Given information:

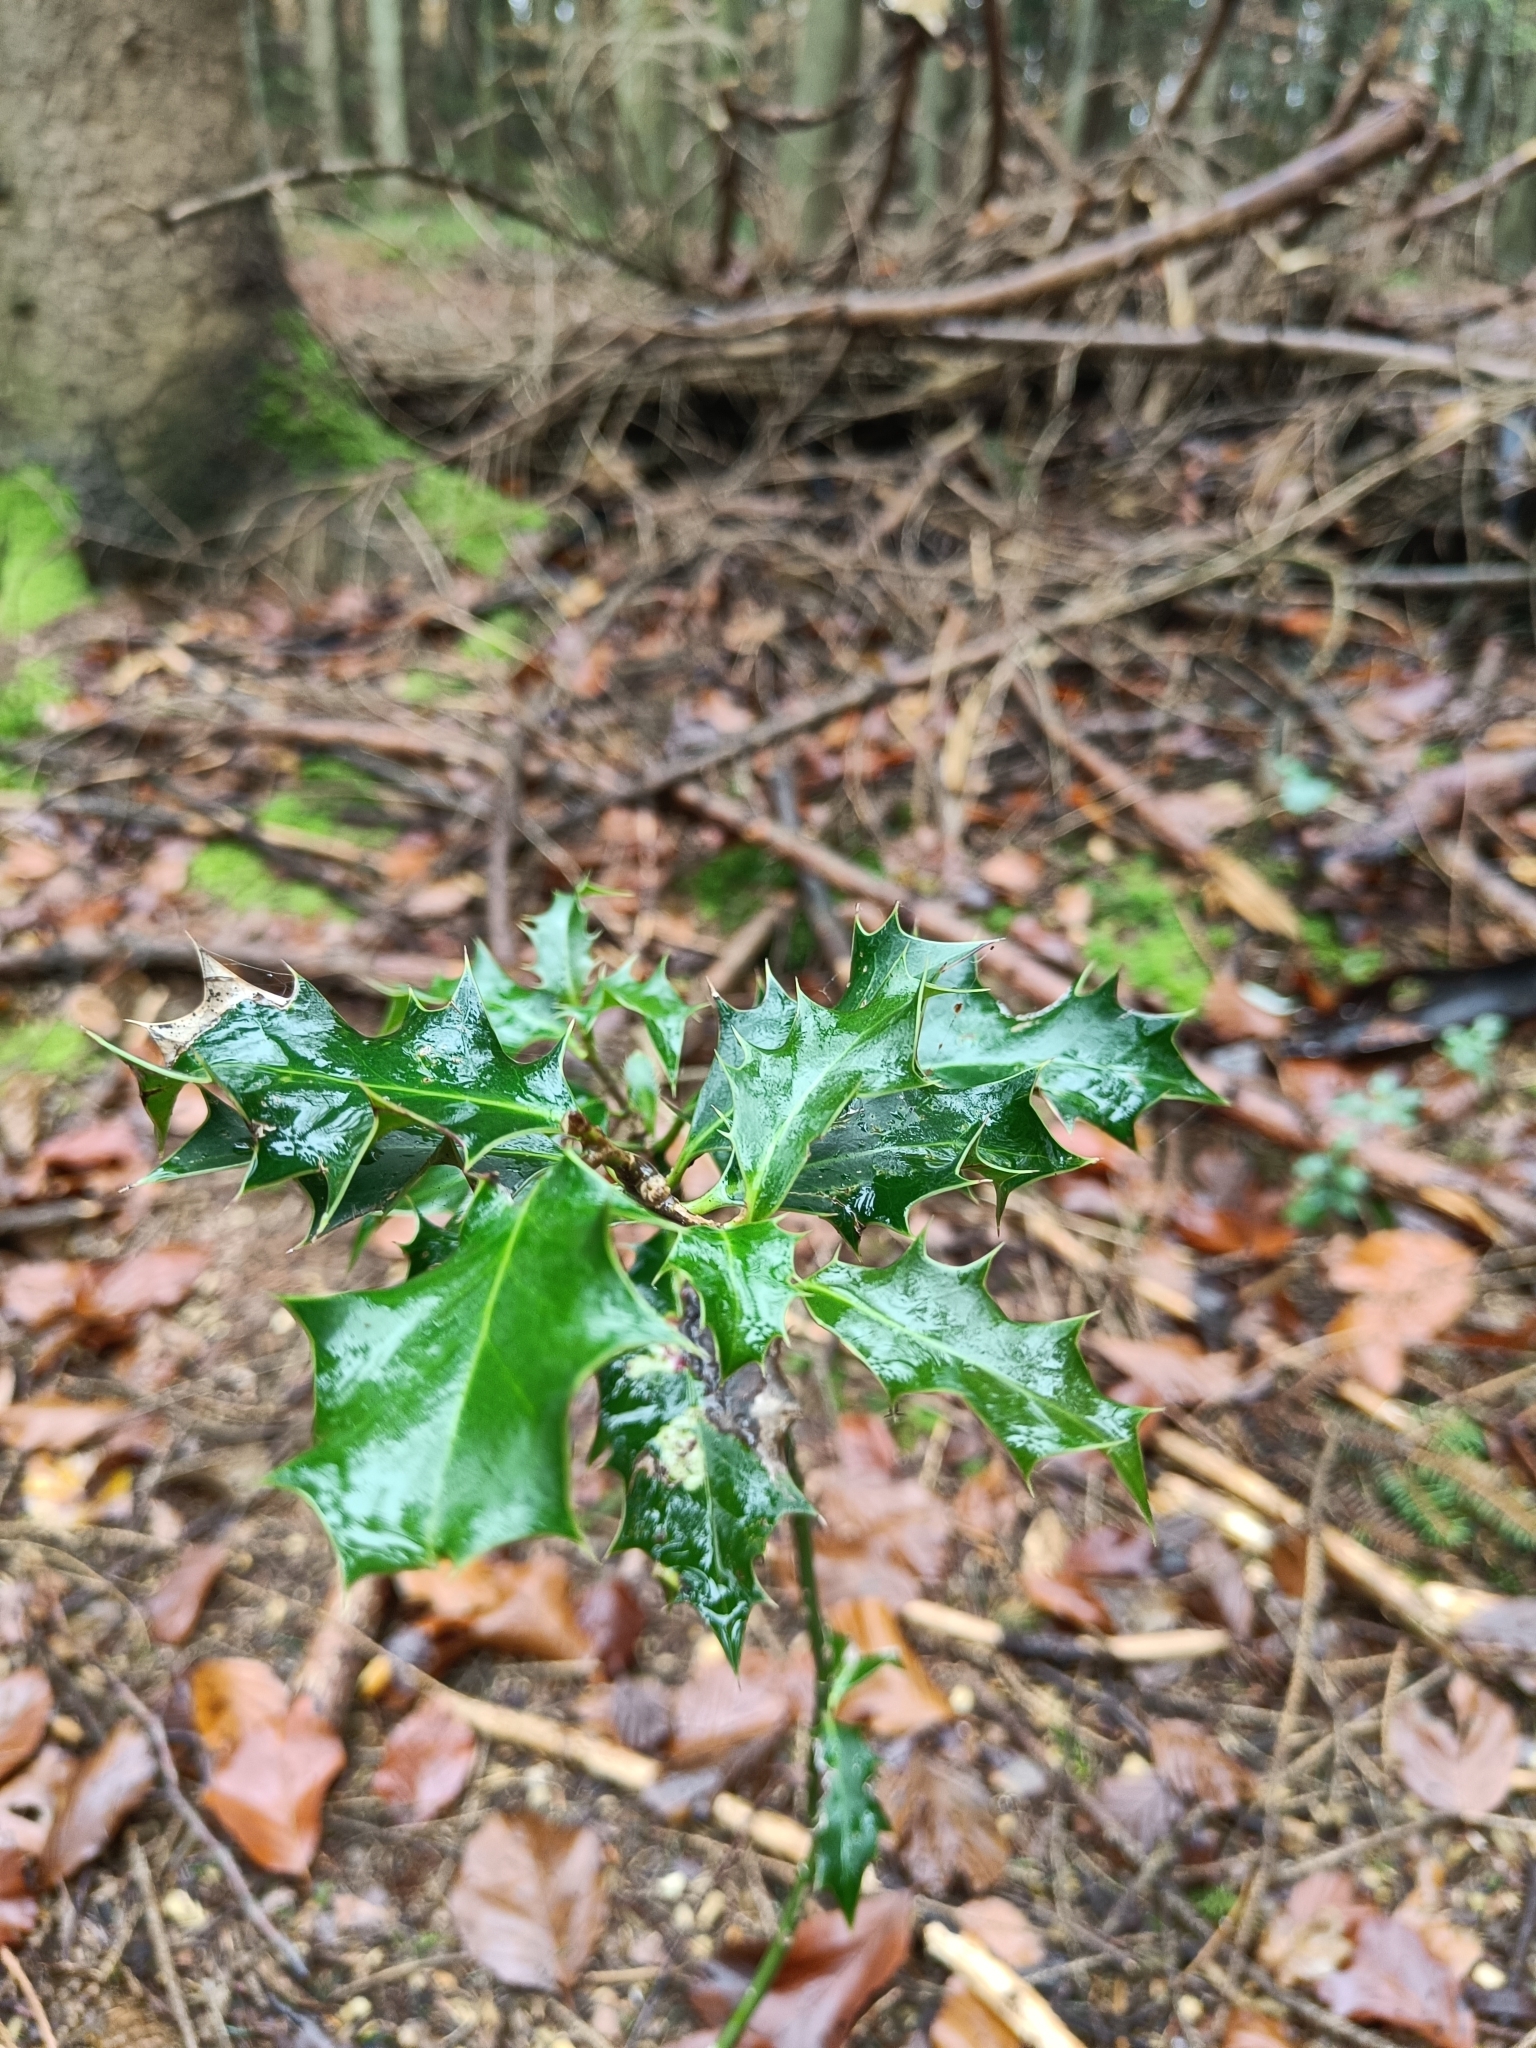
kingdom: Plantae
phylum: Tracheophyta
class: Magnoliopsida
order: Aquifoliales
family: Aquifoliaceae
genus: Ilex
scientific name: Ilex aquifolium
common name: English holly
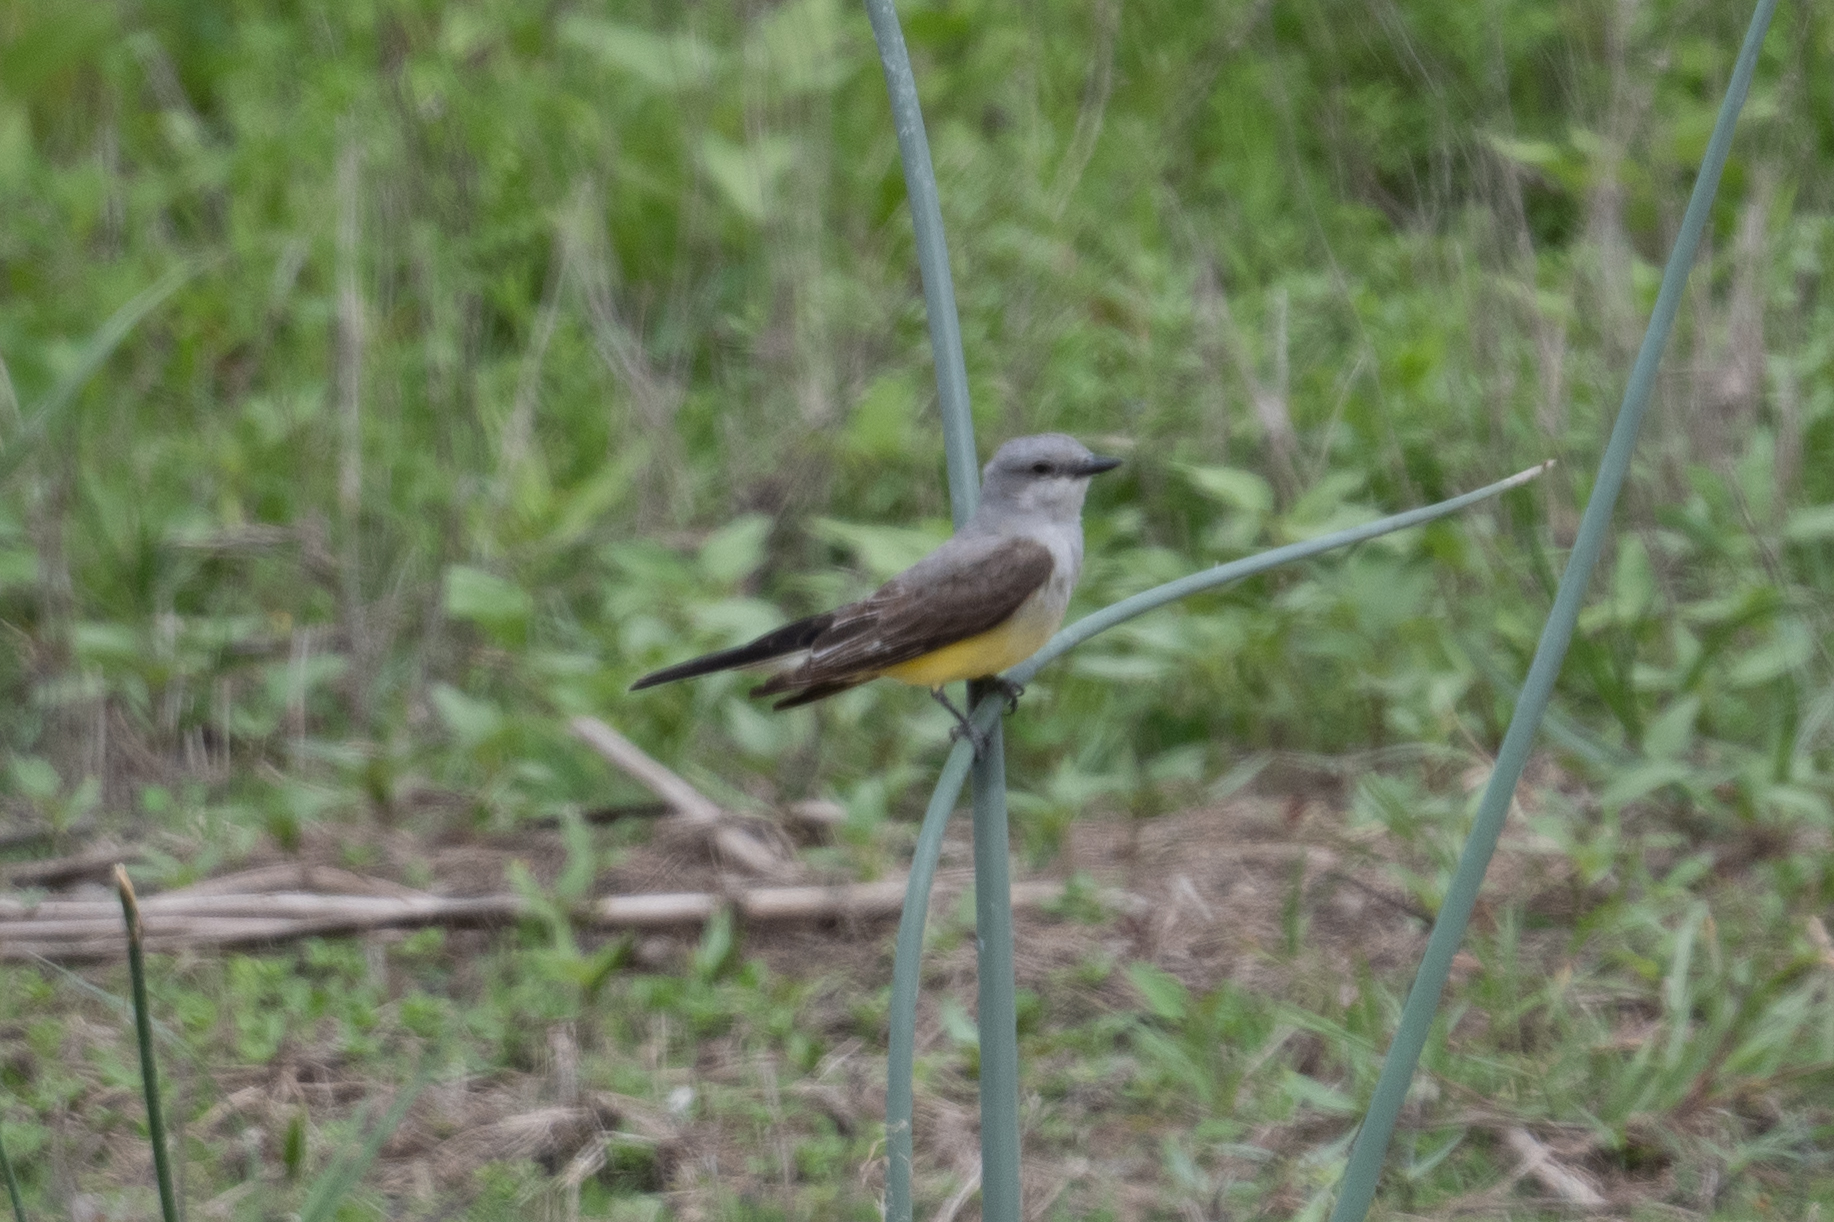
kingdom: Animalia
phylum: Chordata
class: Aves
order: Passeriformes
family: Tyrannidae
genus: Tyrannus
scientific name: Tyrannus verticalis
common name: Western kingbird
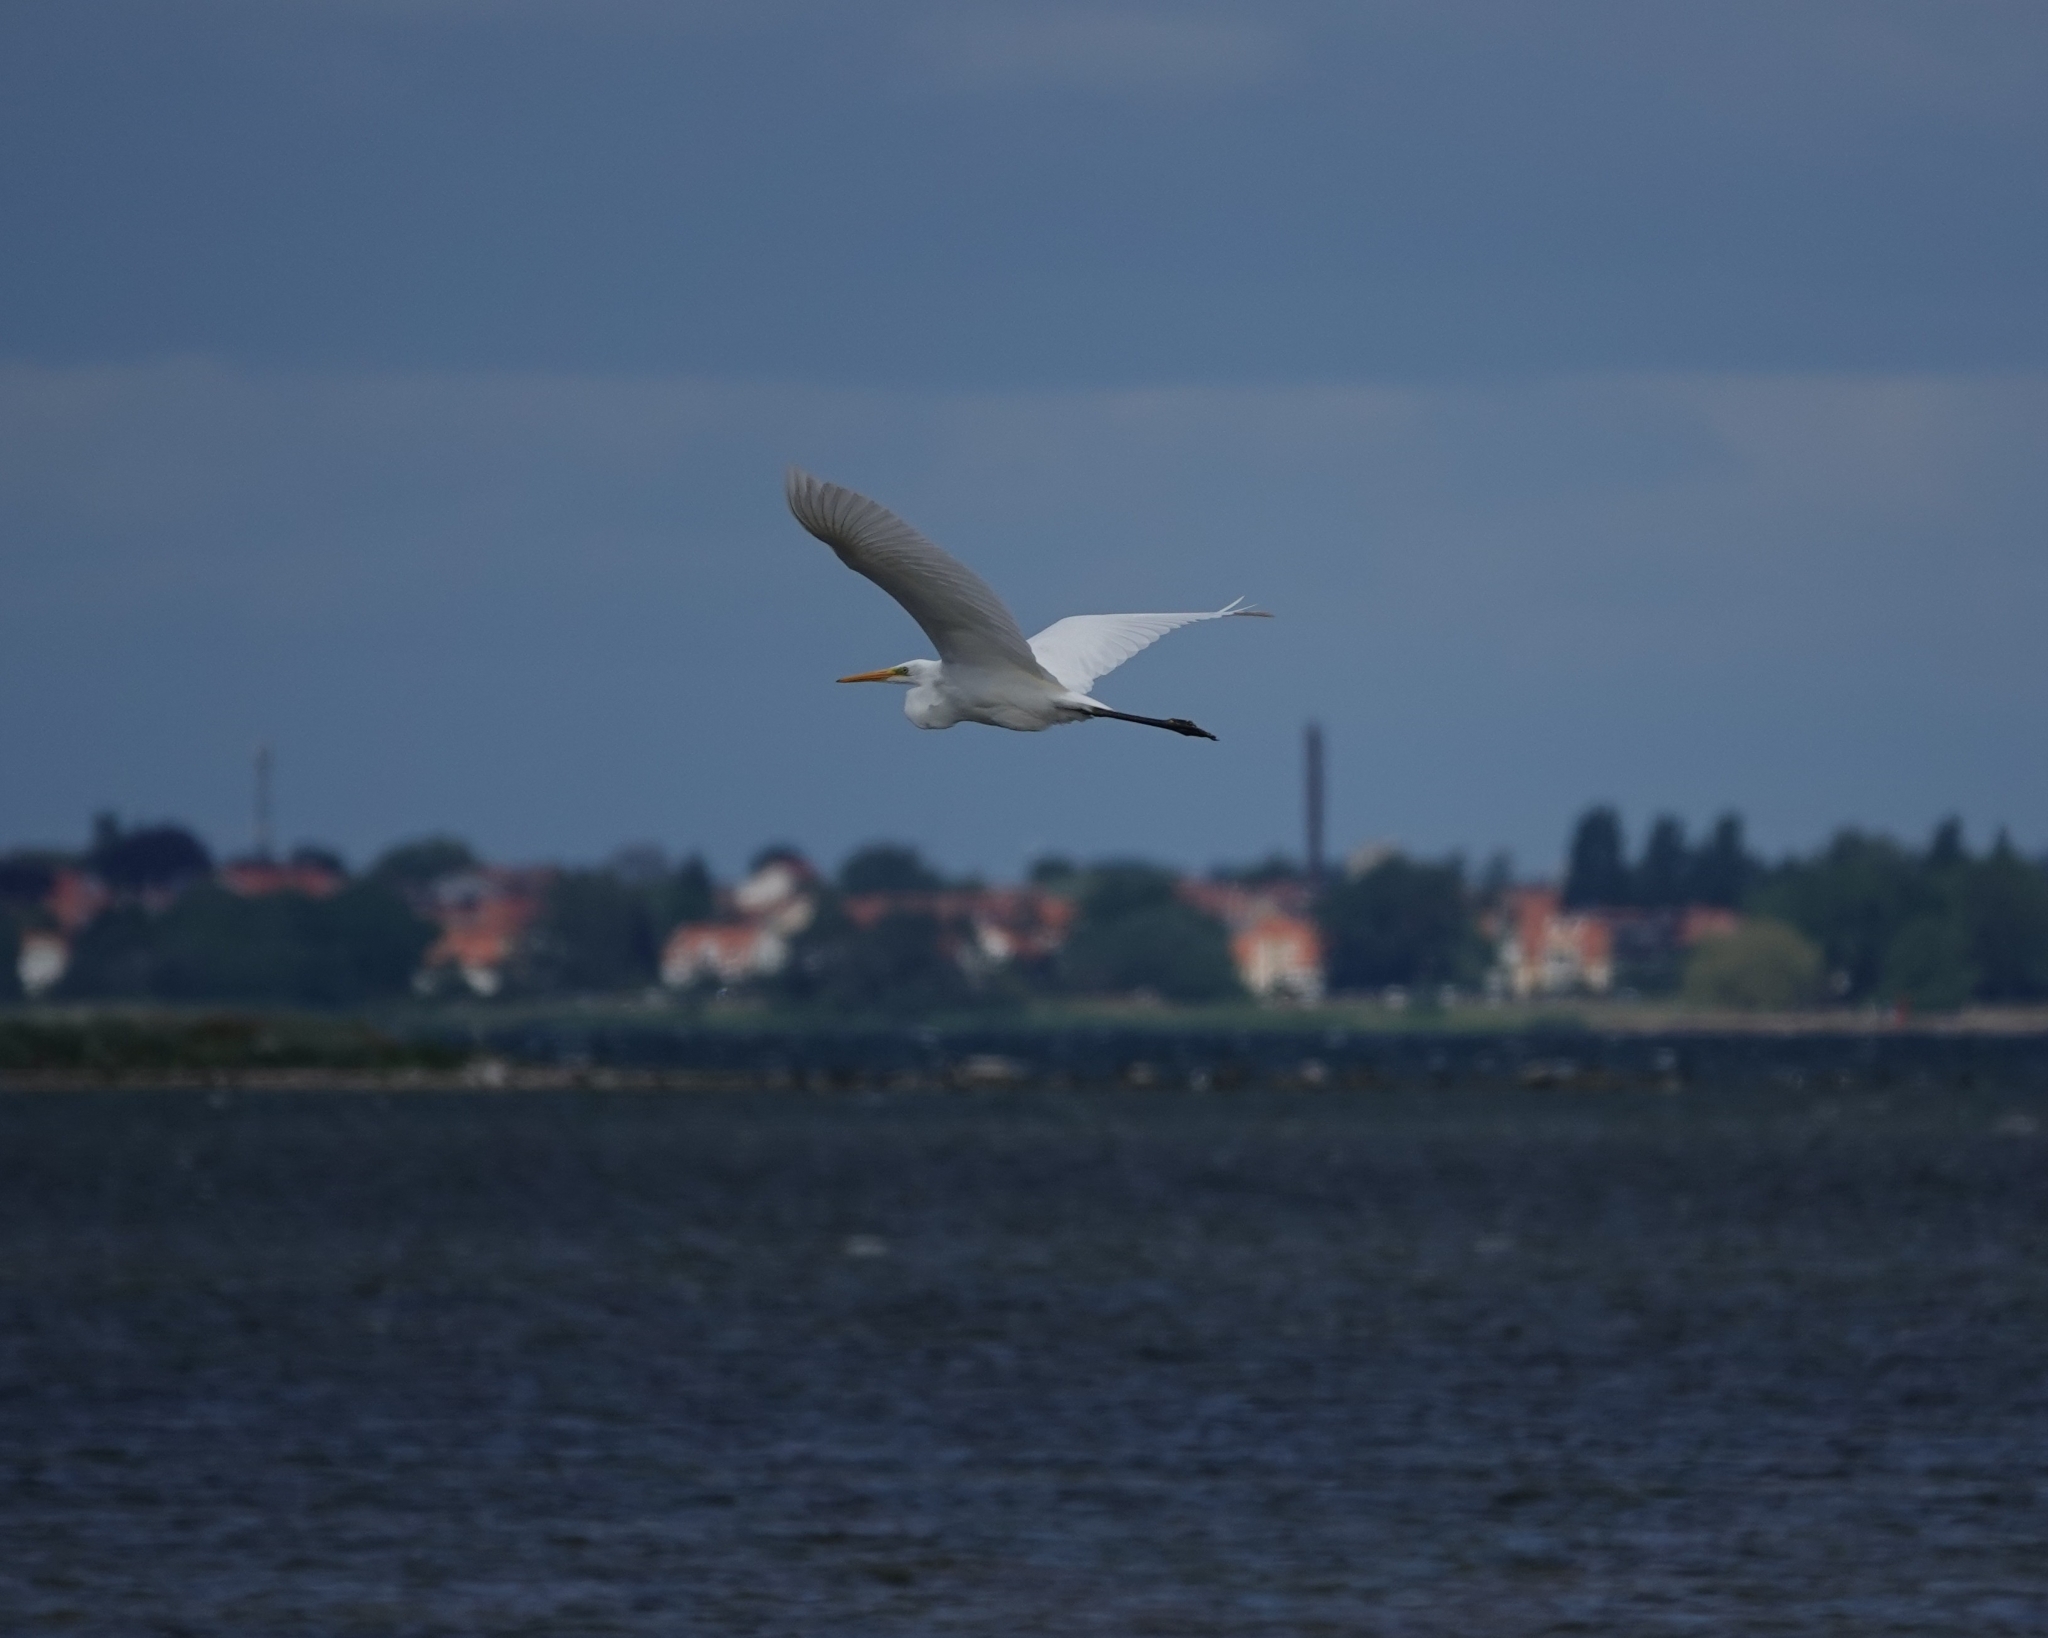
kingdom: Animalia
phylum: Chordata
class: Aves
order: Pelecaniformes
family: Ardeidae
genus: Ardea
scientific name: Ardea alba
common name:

Work to be completed:
Could you recast the rows as a Markdown table, starting at the line containing "scientific name: Tyrannus verticalis" and ending at the last line of the rows? Use the columns No. and Line, and omit blank lines and picture lines.

Written response:
| No. | Line |
|---|---|
| 1 | scientific name: Tyrannus verticalis |
| 2 | common name: Western kingbird |
| 3 | kingdom: Animalia |
| 4 | phylum: Chordata |
| 5 | class: Aves |
| 6 | order: Pelecaniformes |
| 7 | family: Ardeidae |
| 8 | genus: Ardea |
| 9 | scientific name: Ardea alba |
| 10 | common name: |